Улица была пустынная, голубая и счастливая, улица вела прямо к небу, к солнцу, а он, отстраненный, сам себя отстранивший от всего мира, затравленно, как на поводке, пошел к киоску „Пиво-воды", все-таки там была какая-то жизнь, какие-то знакомые, привычный быт и все-таки какая-то цель.
В глухом спящем переулке уже скопились лохматые типы, и все время из разных переулков выходили такие же, знакомые между собой, хмельные еще со вчерашнего, позавчерашнего дня, а может, и с прошлого года, со свинцовыми пятнами на лице, в мятых кепках, в разорванных пиджаках, расхристанных рубашках, кое-кто с галстуком, кто с четвертинкой, кто просто с пустой веревочной авоськой, потерянный в этом голубом утре, когда зеленела свежая трава, цвели оранжевые первые одуванчики и было начало новой весны.
Он бродил один по Москве, по Ордынке, затем по Пятницкой, выходил на Софийскую, любовался Кремлем, выходил на Каменный мост, перебирался из Замоскворечья на эту шумную, суетливую, практичную сторону Москвы, где редакции, творческие союзы, клубы, кафе. Иногда при переходе улицы в неположенном месте его останавливал милицейский свисток. Ах, как надоели мне эти крестьяне со свистками.

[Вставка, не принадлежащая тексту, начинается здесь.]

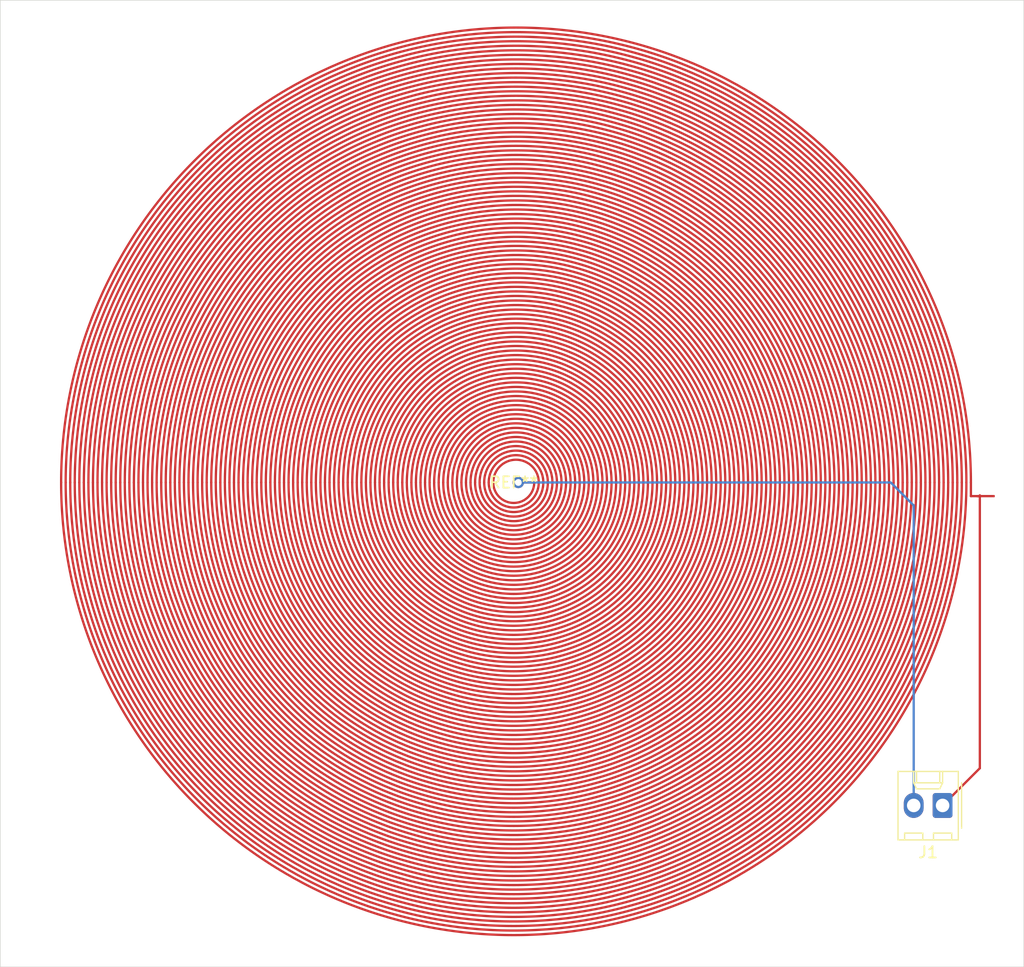
<source format=kicad_pcb>
(kicad_pcb
	(version 20240108)
	(generator "pcbnew")
	(generator_version "8.0")
	(general
		(thickness 1.6)
		(legacy_teardrops no)
	)
	(paper "A4")
	(layers
		(0 "F.Cu" signal)
		(31 "B.Cu" signal)
		(32 "B.Adhes" user "B.Adhesive")
		(33 "F.Adhes" user "F.Adhesive")
		(34 "B.Paste" user)
		(35 "F.Paste" user)
		(36 "B.SilkS" user "B.Silkscreen")
		(37 "F.SilkS" user "F.Silkscreen")
		(38 "B.Mask" user)
		(39 "F.Mask" user)
		(40 "Dwgs.User" user "User.Drawings")
		(41 "Cmts.User" user "User.Comments")
		(42 "Eco1.User" user "User.Eco1")
		(43 "Eco2.User" user "User.Eco2")
		(44 "Edge.Cuts" user)
		(45 "Margin" user)
		(46 "B.CrtYd" user "B.Courtyard")
		(47 "F.CrtYd" user "F.Courtyard")
		(48 "B.Fab" user)
		(49 "F.Fab" user)
		(50 "User.1" user)
		(51 "User.2" user)
		(52 "User.3" user)
		(53 "User.4" user)
		(54 "User.5" user)
		(55 "User.6" user)
		(56 "User.7" user)
		(57 "User.8" user)
		(58 "User.9" user)
	)
	(setup
		(pad_to_mask_clearance 0)
		(allow_soldermask_bridges_in_footprints no)
		(pcbplotparams
			(layerselection 0x00010fc_ffffffff)
			(plot_on_all_layers_selection 0x0000000_00000000)
			(disableapertmacros no)
			(usegerberextensions no)
			(usegerberattributes yes)
			(usegerberadvancedattributes yes)
			(creategerberjobfile yes)
			(dashed_line_dash_ratio 12.000000)
			(dashed_line_gap_ratio 3.000000)
			(svgprecision 4)
			(plotframeref no)
			(viasonmask no)
			(mode 1)
			(useauxorigin no)
			(hpglpennumber 1)
			(hpglpenspeed 20)
			(hpglpendiameter 15.000000)
			(pdf_front_fp_property_popups yes)
			(pdf_back_fp_property_popups yes)
			(dxfpolygonmode yes)
			(dxfimperialunits yes)
			(dxfusepcbnewfont yes)
			(psnegative no)
			(psa4output no)
			(plotreference yes)
			(plotvalue yes)
			(plotfptext yes)
			(plotinvisibletext no)
			(sketchpadsonfab no)
			(subtractmaskfromsilk no)
			(outputformat 1)
			(mirror no)
			(drillshape 1)
			(scaleselection 1)
			(outputdirectory "")
		)
	)
	(net 0 "")
	(net 1 "Net-(J1-Pin_2)")
	(net 2 "Net-(J1-Pin_1)")
	(footprint "Connector_Molex:Molex_KK-254_AE-6410-02A_1x02_P2.54mm_Vertical" (layer "F.Cu") (at 182.86 138.8 180))
	(footprint "COIL_GENERATOR" (layer "F.Cu") (at 145.15 110.4))
	(gr_rect
		(start 100 68)
		(end 190 153)
		(stroke
			(width 0.05)
			(type default)
		)
		(fill none)
		(layer "Edge.Cuts")
		(uuid "c1b780d1-c346-4378-b395-5650da29f7ef")
	)
	(segment
		(start 180.32 112.42)
		(end 180.32 138.8)
		(width 0.2)
		(layer "B.Cu")
		(net 1)
		(uuid "56ffe1a8-bb00-4436-b853-a69db891c2dc")
	)
	(segment
		(start 178.3 110.4)
		(end 180.32 112.42)
		(width 0.2)
		(layer "B.Cu")
		(net 1)
		(uuid "8af4d33e-7de6-4510-a714-88c71cc8ef63")
	)
	(segment
		(start 145.369 110.4)
		(end 178.3 110.4)
		(width 0.2)
		(layer "B.Cu")
		(net 1)
		(uuid "bda3d658-b189-43d2-9f9b-2f6df9caeb51")
	)
	(segment
		(start 186.135 111.527)
		(end 186.135 135.525)
		(width 0.2)
		(layer "F.Cu")
		(net 2)
		(uuid "622b468a-9b91-4835-b673-b176b1a050a3")
	)
	(segment
		(start 186.135 135.525)
		(end 182.86 138.8)
		(width 0.2)
		(layer "F.Cu")
		(net 2)
		(uuid "ad21e9e3-9090-465d-930e-2ac85d736028")
	)
	(zone
		(net 0)
		(net_name "")
		(layer "F.Mask")
		(uuid "8d21aea2-60a6-402d-a315-aa8182cb4453")
		(hatch none 0.5)
		(connect_pads
			(clearance 0.5)
		)
		(min_thickness 0.25)
		(filled_areas_thickness no)
		(fill
			(thermal_gap 0.5)
			(thermal_bridge_width 0.5)
		)
		(polygon
			(pts
				(xy 103.65 70.05) (xy 186.1 69.75) (xy 185.15 152.2) (xy 102.4 151.55)
			)
		)
	)
)

</source>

Обессиленный, вертевшийся между постылым, неуютным, случайным пристанищем, окошечком кассы, где по ведомости автору реприз полагалась мизерная сумма, и столиком кафе „Националь", где добросердечная Муся записывала карандашиком кредит, а то и не записывала, с случайным заходом в пустынные, мертвые коридоры Союза писателей, где никому он не нужен, где проходящий секретарь смотрел на него, как сквозь стекло („Он не только не поздоровался, — с удивлением рассказывал Олеша, — он даже не посмотрел на меня"), небритый, зачумленный, возвращался он поздно вечером по Большой Ордынке со странными, случайными, дикими спутниками, по-своему любившими его, а потом дремал где-то на скамейке в сквере, и его ночью будили и говорили: „Не стыдно? Домой надо идти, отец".

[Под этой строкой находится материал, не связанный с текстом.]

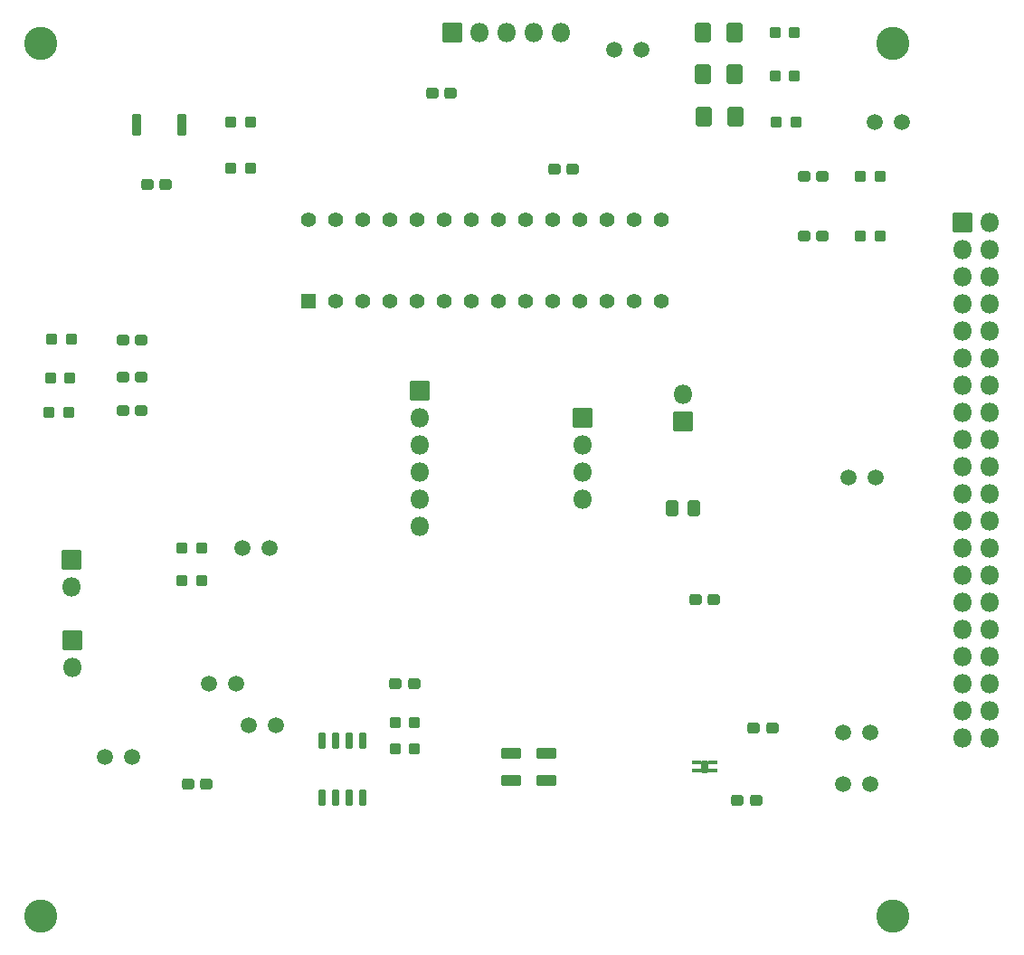
<source format=gts>
%TF.GenerationSoftware,KiCad,Pcbnew,(6.0.1)*%
%TF.CreationDate,2022-03-21T02:34:04-06:00*%
%TF.ProjectId,ColoradoCUBE_Payload,436f6c6f-7261-4646-9f43-5542455f5061,rev?*%
%TF.SameCoordinates,Original*%
%TF.FileFunction,Soldermask,Top*%
%TF.FilePolarity,Negative*%
%FSLAX46Y46*%
G04 Gerber Fmt 4.6, Leading zero omitted, Abs format (unit mm)*
G04 Created by KiCad (PCBNEW (6.0.1)) date 2022-03-21 02:34:04*
%MOMM*%
%LPD*%
G01*
G04 APERTURE LIST*
G04 Aperture macros list*
%AMRoundRect*
0 Rectangle with rounded corners*
0 $1 Rounding radius*
0 $2 $3 $4 $5 $6 $7 $8 $9 X,Y pos of 4 corners*
0 Add a 4 corners polygon primitive as box body*
4,1,4,$2,$3,$4,$5,$6,$7,$8,$9,$2,$3,0*
0 Add four circle primitives for the rounded corners*
1,1,$1+$1,$2,$3*
1,1,$1+$1,$4,$5*
1,1,$1+$1,$6,$7*
1,1,$1+$1,$8,$9*
0 Add four rect primitives between the rounded corners*
20,1,$1+$1,$2,$3,$4,$5,0*
20,1,$1+$1,$4,$5,$6,$7,0*
20,1,$1+$1,$6,$7,$8,$9,0*
20,1,$1+$1,$8,$9,$2,$3,0*%
G04 Aperture macros list end*
%ADD10C,1.501600*%
%ADD11RoundRect,0.288300X0.300000X0.237500X-0.300000X0.237500X-0.300000X-0.237500X0.300000X-0.237500X0*%
%ADD12RoundRect,0.288300X0.250000X0.237500X-0.250000X0.237500X-0.250000X-0.237500X0.250000X-0.237500X0*%
%ADD13RoundRect,0.288300X-0.287500X-0.237500X0.287500X-0.237500X0.287500X0.237500X-0.287500X0.237500X0*%
%ADD14RoundRect,0.050800X0.850900X0.444500X-0.850900X0.444500X-0.850900X-0.444500X0.850900X-0.444500X0*%
%ADD15RoundRect,0.288300X-0.300000X-0.237500X0.300000X-0.237500X0.300000X0.237500X-0.300000X0.237500X0*%
%ADD16RoundRect,0.050800X0.660400X-0.660400X0.660400X0.660400X-0.660400X0.660400X-0.660400X-0.660400X0*%
%ADD17C,1.422400*%
%ADD18RoundRect,0.050800X-0.850000X-0.850000X0.850000X-0.850000X0.850000X0.850000X-0.850000X0.850000X0*%
%ADD19O,1.801600X1.801600*%
%ADD20RoundRect,0.300801X-0.462499X-0.624999X0.462499X-0.624999X0.462499X0.624999X-0.462499X0.624999X0*%
%ADD21C,3.101600*%
%ADD22RoundRect,0.050800X-0.355600X-0.152400X0.355600X-0.152400X0.355600X0.152400X-0.355600X0.152400X0*%
%ADD23RoundRect,0.050800X-0.254000X-0.546100X0.254000X-0.546100X0.254000X0.546100X-0.254000X0.546100X0*%
%ADD24RoundRect,0.288300X-0.250000X-0.237500X0.250000X-0.237500X0.250000X0.237500X-0.250000X0.237500X0*%
%ADD25RoundRect,0.250800X-0.200000X-0.800000X0.200000X-0.800000X0.200000X0.800000X-0.200000X0.800000X0*%
%ADD26RoundRect,0.050800X0.850000X0.850000X-0.850000X0.850000X-0.850000X-0.850000X0.850000X-0.850000X0*%
%ADD27RoundRect,0.300800X-0.325000X-0.450000X0.325000X-0.450000X0.325000X0.450000X-0.325000X0.450000X0*%
%ADD28RoundRect,0.050800X0.279400X-0.698500X0.279400X0.698500X-0.279400X0.698500X-0.279400X-0.698500X0*%
%ADD29RoundRect,0.050800X0.850000X-0.850000X0.850000X0.850000X-0.850000X0.850000X-0.850000X-0.850000X0*%
G04 APERTURE END LIST*
D10*
X162306000Y-46863000D03*
X164846000Y-46863000D03*
D11*
X143610500Y-106172000D03*
X141885500Y-106172000D03*
D12*
X111402500Y-77597000D03*
X109577500Y-77597000D03*
D13*
X116346000Y-74041000D03*
X118096000Y-74041000D03*
D11*
X171677500Y-98298000D03*
X169952500Y-98298000D03*
D14*
X155954999Y-115296950D03*
X155954999Y-112756950D03*
X152655001Y-112756950D03*
X152655001Y-115296950D03*
D15*
X118644500Y-59436000D03*
X120369500Y-59436000D03*
D11*
X177138500Y-110363000D03*
X175413500Y-110363000D03*
D16*
X133731000Y-70358000D03*
D17*
X136271000Y-70358000D03*
X138811000Y-70358000D03*
X141351000Y-70358000D03*
X143891000Y-70358000D03*
X146431000Y-70358000D03*
X148971000Y-70358000D03*
X151511000Y-70358000D03*
X154051000Y-70358000D03*
X156591000Y-70358000D03*
X159131000Y-70358000D03*
X161671000Y-70358000D03*
X164211000Y-70358000D03*
X166751000Y-70358000D03*
X166751000Y-62738000D03*
X164211000Y-62738000D03*
X161671000Y-62738000D03*
X159131000Y-62738000D03*
X156591000Y-62738000D03*
X154051000Y-62738000D03*
X151511000Y-62738000D03*
X148971000Y-62738000D03*
X146431000Y-62738000D03*
X143891000Y-62738000D03*
X141351000Y-62738000D03*
X138811000Y-62738000D03*
X136271000Y-62738000D03*
X133731000Y-62738000D03*
D18*
X159385000Y-81280000D03*
D19*
X159385000Y-83820000D03*
X159385000Y-86360000D03*
X159385000Y-88900000D03*
D12*
X111275500Y-80772000D03*
X109450500Y-80772000D03*
X123721500Y-93472000D03*
X121896500Y-93472000D03*
D20*
X170724500Y-53086000D03*
X173699500Y-53086000D03*
D10*
X126980000Y-106172000D03*
X124440000Y-106172000D03*
D21*
X108683000Y-46230000D03*
D22*
X170065700Y-113572951D03*
X170065700Y-114372949D03*
X171564300Y-114372949D03*
X171564300Y-113572951D03*
D23*
X170815000Y-113972950D03*
D12*
X123721500Y-96520000D03*
X121896500Y-96520000D03*
D10*
X127528000Y-93472000D03*
X130068000Y-93472000D03*
D18*
X144145000Y-78740000D03*
D19*
X144145000Y-81280000D03*
X144145000Y-83820000D03*
X144145000Y-86360000D03*
X144145000Y-88900000D03*
X144145000Y-91440000D03*
D11*
X124179500Y-115570000D03*
X122454500Y-115570000D03*
D10*
X183769000Y-110744000D03*
X186309000Y-110744000D03*
D24*
X177522500Y-53594000D03*
X179347500Y-53594000D03*
D12*
X143660500Y-112268000D03*
X141835500Y-112268000D03*
D24*
X177395500Y-45212000D03*
X179220500Y-45212000D03*
D10*
X186690000Y-53594000D03*
X189230000Y-53594000D03*
D21*
X108683000Y-127930000D03*
D10*
X183769000Y-115570000D03*
X186309000Y-115570000D03*
D13*
X180100000Y-58674000D03*
X181850000Y-58674000D03*
D20*
X170597500Y-45212000D03*
X173572500Y-45212000D03*
D21*
X188383000Y-46230000D03*
D25*
X117661000Y-53848000D03*
X121861000Y-53848000D03*
D26*
X168783000Y-81666000D03*
D19*
X168783000Y-79126000D03*
D27*
X167758000Y-89789000D03*
X169808000Y-89789000D03*
D24*
X177395500Y-49276000D03*
X179220500Y-49276000D03*
D10*
X184277000Y-86868000D03*
X186817000Y-86868000D03*
D24*
X185396500Y-64262000D03*
X187221500Y-64262000D03*
X141835500Y-109855000D03*
X143660500Y-109855000D03*
D28*
X134969250Y-116890800D03*
X136239250Y-116890800D03*
X137509250Y-116890800D03*
X138779250Y-116890800D03*
X138779250Y-111582200D03*
X137509250Y-111582200D03*
X136239250Y-111582200D03*
X134969250Y-111582200D03*
D12*
X111529500Y-73914000D03*
X109704500Y-73914000D03*
D24*
X126468500Y-57912000D03*
X128293500Y-57912000D03*
D11*
X158469500Y-58039000D03*
X156744500Y-58039000D03*
X147039500Y-50927000D03*
X145314500Y-50927000D03*
D24*
X185396500Y-58674000D03*
X187221500Y-58674000D03*
X126468500Y-53594000D03*
X128293500Y-53594000D03*
D10*
X128143000Y-110109000D03*
X130683000Y-110109000D03*
X114681000Y-113030000D03*
X117221000Y-113030000D03*
D29*
X147193000Y-45212000D03*
D19*
X149733000Y-45212000D03*
X152273000Y-45212000D03*
X154813000Y-45212000D03*
X157353000Y-45212000D03*
D21*
X188383000Y-127930000D03*
D13*
X116346000Y-80645000D03*
X118096000Y-80645000D03*
D15*
X173889500Y-117094000D03*
X175614500Y-117094000D03*
D18*
X111633000Y-102108000D03*
D19*
X111633000Y-104648000D03*
D13*
X180100000Y-64262000D03*
X181850000Y-64262000D03*
D18*
X111506000Y-94615000D03*
D19*
X111506000Y-97155000D03*
D13*
X116346000Y-77470000D03*
X118096000Y-77470000D03*
D20*
X173572500Y-49149000D03*
X170597500Y-49149000D03*
D18*
X194945000Y-62992000D03*
D19*
X197485000Y-62992000D03*
X194945000Y-65532000D03*
X197485000Y-65532000D03*
X194945000Y-68072000D03*
X197485000Y-68072000D03*
X194945000Y-70612000D03*
X197485000Y-70612000D03*
X194945000Y-73152000D03*
X197485000Y-73152000D03*
X194945000Y-75692000D03*
X197485000Y-75692000D03*
X194945000Y-78232000D03*
X197485000Y-78232000D03*
X194945000Y-80772000D03*
X197485000Y-80772000D03*
X194945000Y-83312000D03*
X197485000Y-83312000D03*
X194945000Y-85852000D03*
X197485000Y-85852000D03*
X194945000Y-88392000D03*
X197485000Y-88392000D03*
X194945000Y-90932000D03*
X197485000Y-90932000D03*
X194945000Y-93472000D03*
X197485000Y-93472000D03*
X194945000Y-96012000D03*
X197485000Y-96012000D03*
X194945000Y-98552000D03*
X197485000Y-98552000D03*
X194945000Y-101092000D03*
X197485000Y-101092000D03*
X194945000Y-103632000D03*
X197485000Y-103632000D03*
X194945000Y-106172000D03*
X197485000Y-106172000D03*
X194945000Y-108712000D03*
X197485000Y-108712000D03*
X194945000Y-111252000D03*
X197485000Y-111252000D03*
M02*

</source>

Обессиленный, обеспамятевший, потерявший веру в себя, сидит он на скамейке и сосет потухшую папиросу „Казбек", и вдруг, будто лучевая вспышка, взрыв римской свечи, вдруг безумное, неодолимое, могучее желание вернуться, вернуться к своей сути, к своему существу, своей силе, к заложенному, существующему, еще в веках запрограммированному в генах. И огрызком карандаша в свете воспоминаний ложится строчка в день, тяжелая алмазная строчка, золотошвейная стежка, чудо из чудес.